In the other direction from the cabin was the town of Sandwich. At that time, my friend Lori lived in a shotgun shack just on the Wonalancet-Sandwich line. I visited her often when neither of us was working. We'd load wood into her woodshed or sit in her "yard," drink beer and play drums like a couple of hippies. If we felt like going a little crazy, we'd venture down to the Spring for fresh water or, for even more excitement, down the network of dirt roads to the Sandwich Creamery - open 24 hours - to buy ice cream or cheese, all on the honor system.
Something to do if you were used to living in a city, where you could go out and get something to eat if you were hungry at one in the morning.
Once in a while, we'd head into Center Sandwich to eat at the Corner House Inn and Tavern. I say that, but we never actually ate in the "Inn" part of it - always the "Tavern" upstairs. On cold nights you could sit in front of the fireplace while eating a mushroom-lobster bisque, beer batter fries or other tasty fare. They also had board games that you could play while drinking, from checkers to cribbage and Trivial Pursuit. A night out at the Corner House was a pretty big deal to us during those two months.
Drive the Chinook Trail and its attached dirt roads enough times and you'll be amazed at what you see. Turkeys are standard: whether foraging on the side of the road or crossing it, I always imagined them dressed as nineteenth century English gentry, discussing the highlights of their "afternoon (or morning) constitutional." I remember seeing both moose and bear, along with beaver, fox and any number of large bird species. One fox in particular always seemed to cross the road in the same place, usually about five seconds ahead of me, forcing me into a screeching halt. Of course he had to have a name, as I'm someone who grew up on Disney movies and learned to anthropomorphize animals from an early age, so he (or she) was referred to as "Jeremiah Fox."

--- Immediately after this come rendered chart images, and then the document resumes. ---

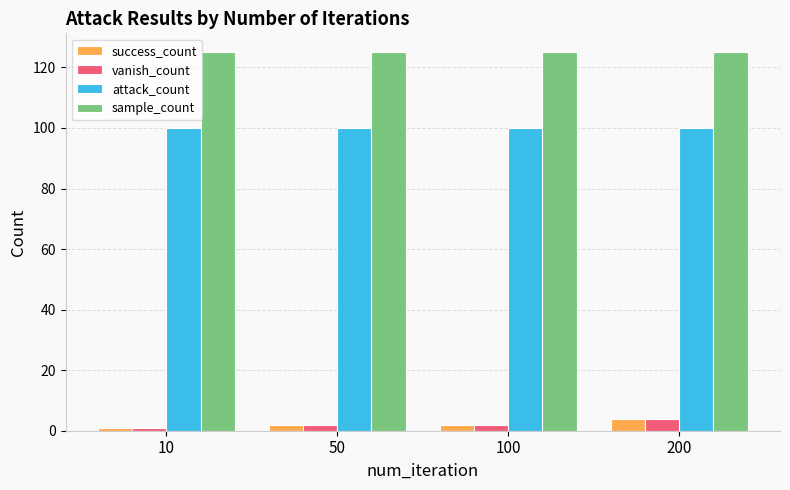

What is the average value of the sample_count series?

125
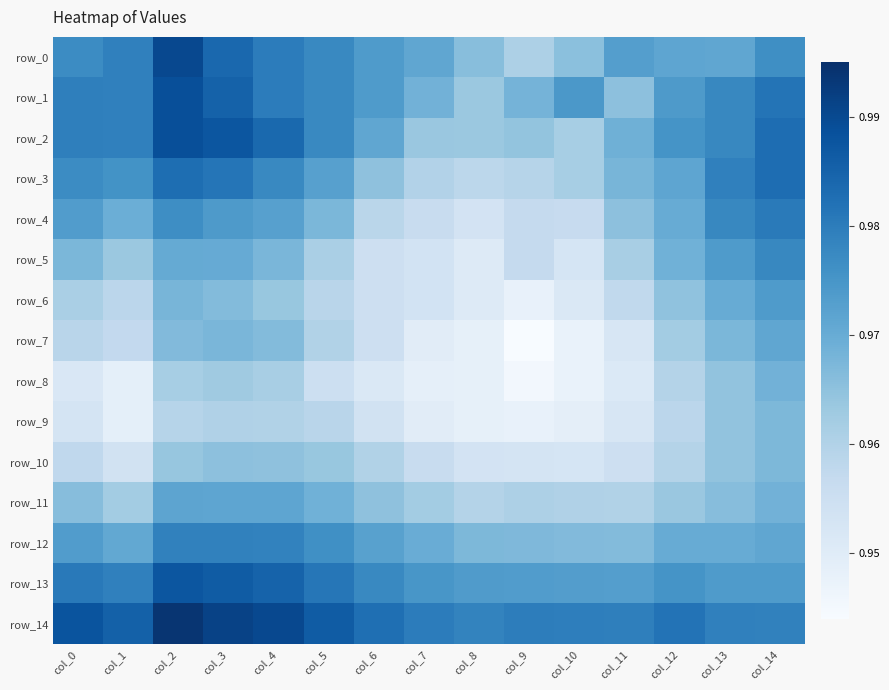

Reading left to right, extract all data points from this chart.

row_0: col_0=1.0	col_1=1.0	col_2=1.0	col_3=1.0	col_4=1.0	col_5=1.0	col_6=1.0	col_7=1.0	col_8=1.0	col_9=1.0	col_10=1.0	col_11=1.0	col_12=1.0	col_13=1.0	col_14=1.0
row_1: col_0=1.0	col_1=1.0	col_2=1.0	col_3=1.0	col_4=1.0	col_5=1.0	col_6=1.0	col_7=1.0	col_8=1.0	col_9=1.0	col_10=1.0	col_11=1.0	col_12=1.0	col_13=1.0	col_14=1.0
row_2: col_0=1.0	col_1=1.0	col_2=1.0	col_3=1.0	col_4=1.0	col_5=1.0	col_6=1.0	col_7=1.0	col_8=1.0	col_9=1.0	col_10=1.0	col_11=1.0	col_12=1.0	col_13=1.0	col_14=1.0
row_3: col_0=1.0	col_1=1.0	col_2=1.0	col_3=1.0	col_4=1.0	col_5=1.0	col_6=1.0	col_7=1.0	col_8=1.0	col_9=1.0	col_10=1.0	col_11=1.0	col_12=1.0	col_13=1.0	col_14=1.0
row_4: col_0=1.0	col_1=1.0	col_2=1.0	col_3=1.0	col_4=1.0	col_5=1.0	col_6=1.0	col_7=1.0	col_8=1.0	col_9=1.0	col_10=1.0	col_11=1.0	col_12=1.0	col_13=1.0	col_14=1.0
row_5: col_0=1.0	col_1=1.0	col_2=1.0	col_3=1.0	col_4=1.0	col_5=1.0	col_6=1.0	col_7=1.0	col_8=1.0	col_9=1.0	col_10=1.0	col_11=1.0	col_12=1.0	col_13=1.0	col_14=1.0
row_6: col_0=1.0	col_1=1.0	col_2=1.0	col_3=1.0	col_4=1.0	col_5=1.0	col_6=1.0	col_7=1.0	col_8=1.0	col_9=0.9	col_10=1.0	col_11=1.0	col_12=1.0	col_13=1.0	col_14=1.0
row_7: col_0=1.0	col_1=1.0	col_2=1.0	col_3=1.0	col_4=1.0	col_5=1.0	col_6=1.0	col_7=0.9	col_8=0.9	col_9=0.9	col_10=0.9	col_11=1.0	col_12=1.0	col_13=1.0	col_14=1.0
row_8: col_0=1.0	col_1=0.9	col_2=1.0	col_3=1.0	col_4=1.0	col_5=1.0	col_6=1.0	col_7=0.9	col_8=0.9	col_9=0.9	col_10=0.9	col_11=1.0	col_12=1.0	col_13=1.0	col_14=1.0
row_9: col_0=1.0	col_1=0.9	col_2=1.0	col_3=1.0	col_4=1.0	col_5=1.0	col_6=1.0	col_7=0.9	col_8=0.9	col_9=0.9	col_10=0.9	col_11=1.0	col_12=1.0	col_13=1.0	col_14=1.0
row_10: col_0=1.0	col_1=1.0	col_2=1.0	col_3=1.0	col_4=1.0	col_5=1.0	col_6=1.0	col_7=1.0	col_8=1.0	col_9=1.0	col_10=1.0	col_11=1.0	col_12=1.0	col_13=1.0	col_14=1.0
row_11: col_0=1.0	col_1=1.0	col_2=1.0	col_3=1.0	col_4=1.0	col_5=1.0	col_6=1.0	col_7=1.0	col_8=1.0	col_9=1.0	col_10=1.0	col_11=1.0	col_12=1.0	col_13=1.0	col_14=1.0
row_12: col_0=1.0	col_1=1.0	col_2=1.0	col_3=1.0	col_4=1.0	col_5=1.0	col_6=1.0	col_7=1.0	col_8=1.0	col_9=1.0	col_10=1.0	col_11=1.0	col_12=1.0	col_13=1.0	col_14=1.0
row_13: col_0=1.0	col_1=1.0	col_2=1.0	col_3=1.0	col_4=1.0	col_5=1.0	col_6=1.0	col_7=1.0	col_8=1.0	col_9=1.0	col_10=1.0	col_11=1.0	col_12=1.0	col_13=1.0	col_14=1.0
row_14: col_0=1.0	col_1=1.0	col_2=1.0	col_3=1.0	col_4=1.0	col_5=1.0	col_6=1.0	col_7=1.0	col_8=1.0	col_9=1.0	col_10=1.0	col_11=1.0	col_12=1.0	col_13=1.0	col_14=1.0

Add to all this the glorious fall foliage New Hampshire experienced that year and our little cabin in Wonalancet felt most idyllic. The pace of life was slow, often too slow for people who'd been living in a city. Driving a half an hour to buy any food at all and forty-five minutes to an actual supermarket took a level of planning to which I was unaccustomed. Stores closed early and "nightlife" consisted of playing cards or other games at the cabin - or reading, or sitting around in the almost-dark because any brisk gust of wind would knock out the power.

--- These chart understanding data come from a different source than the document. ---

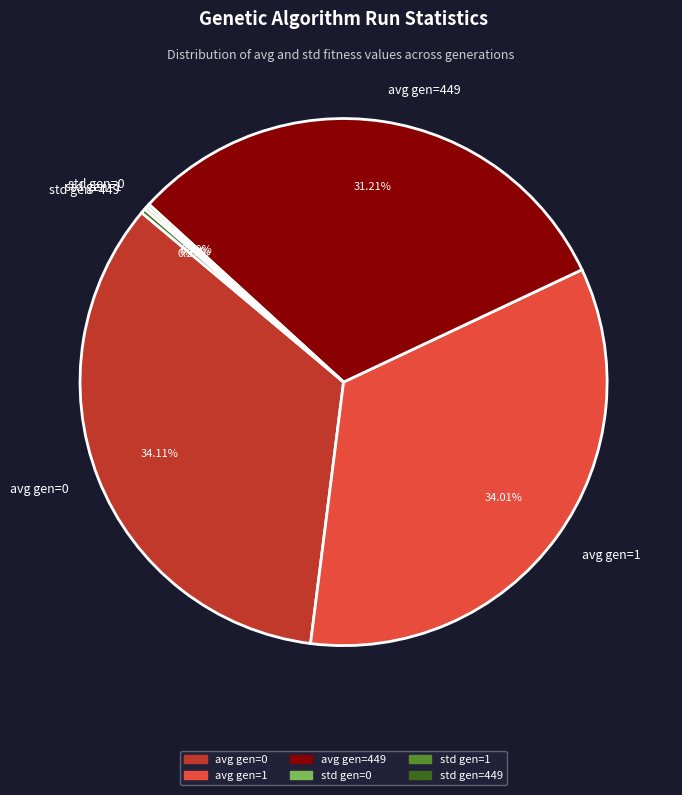

Which has a higher value, avg gen=0 or avg gen=449?

avg gen=0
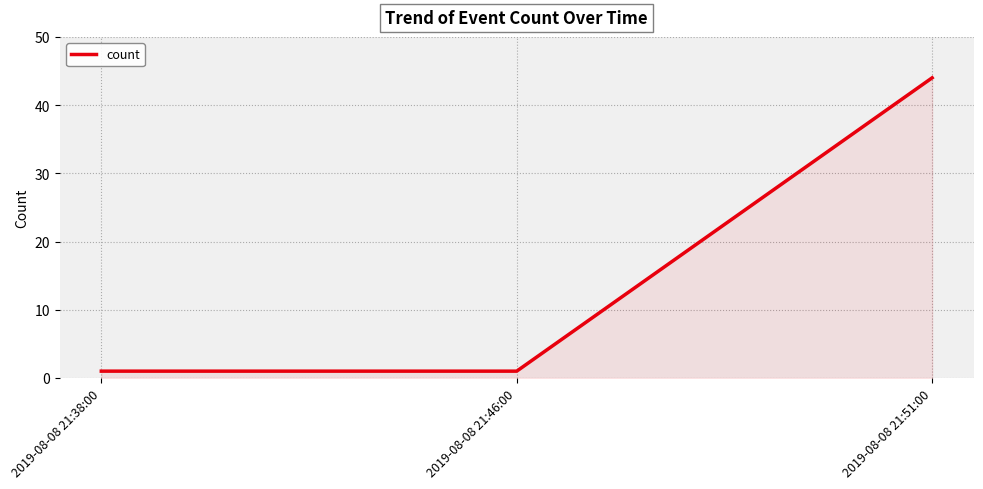

The chart shows a value of 1 at 2019-08-08 21:46:00. True or false?

True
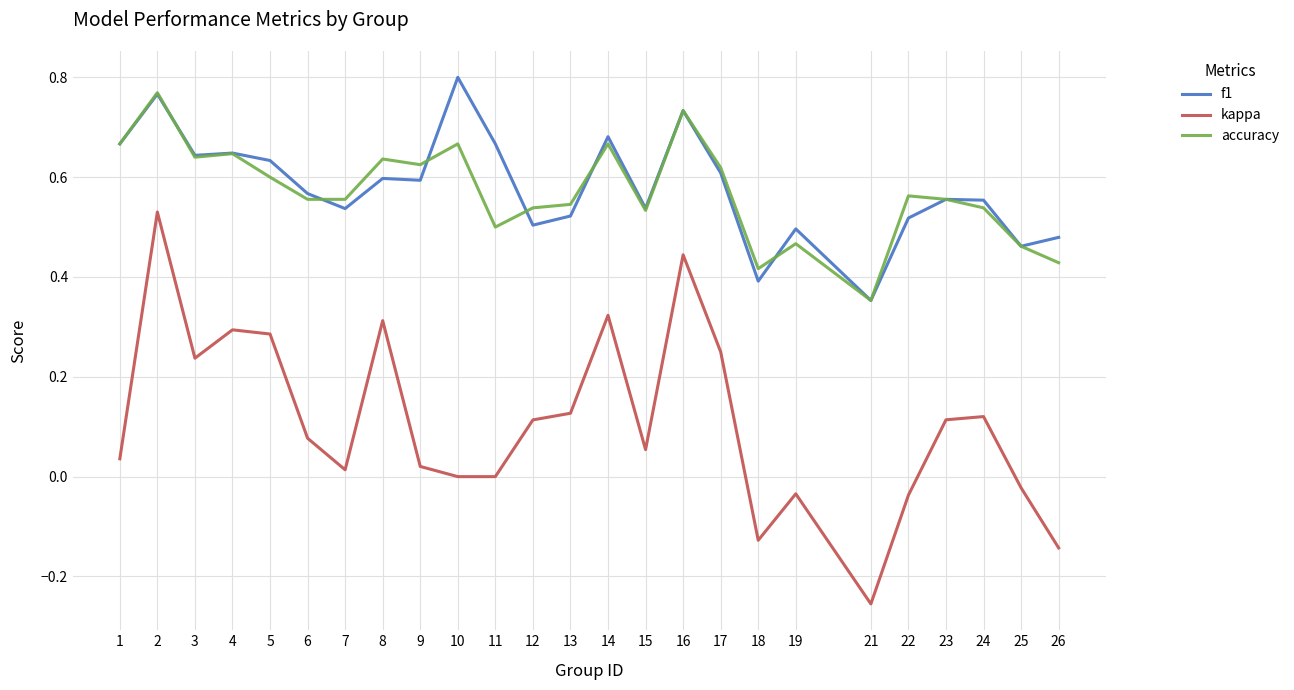

Is the value of f1 at 2 greater than the value of accuracy at 14?

Yes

But it was a pace that allowed me time to reflect and plan, as well as enjoy aspects of life which require time spent away from noise and media and technology in order to fully appreciate. Except for the pressure to move out by the end of October, we were in no hurry. We went to local plays and concerts; I even attended a workshop on slaughtering turkeys (I missed the actual slaughter, but showed up in time to help with the plucking - the perfect job for my OCD!).
When the day finally came, I found I was sad to leave: I knew that, despite the difficulties associated with living that far out of town, I would miss both the space and quiet. Now having spent ten years living on a major highway in "The City" (population slightly more than 10,000), I find I still miss those months living in the old Wonalancet schoolhouse.
Which is why we drive by often, usually on our way to Sandwich to visit friends who live in the village. He runs a small bookstore of first editions in addition to his "regular job." She runs a successful crafts business.
They live about a block away from the Corner House, which suits me just fine. Sometimes I get a craving for beer batter fries.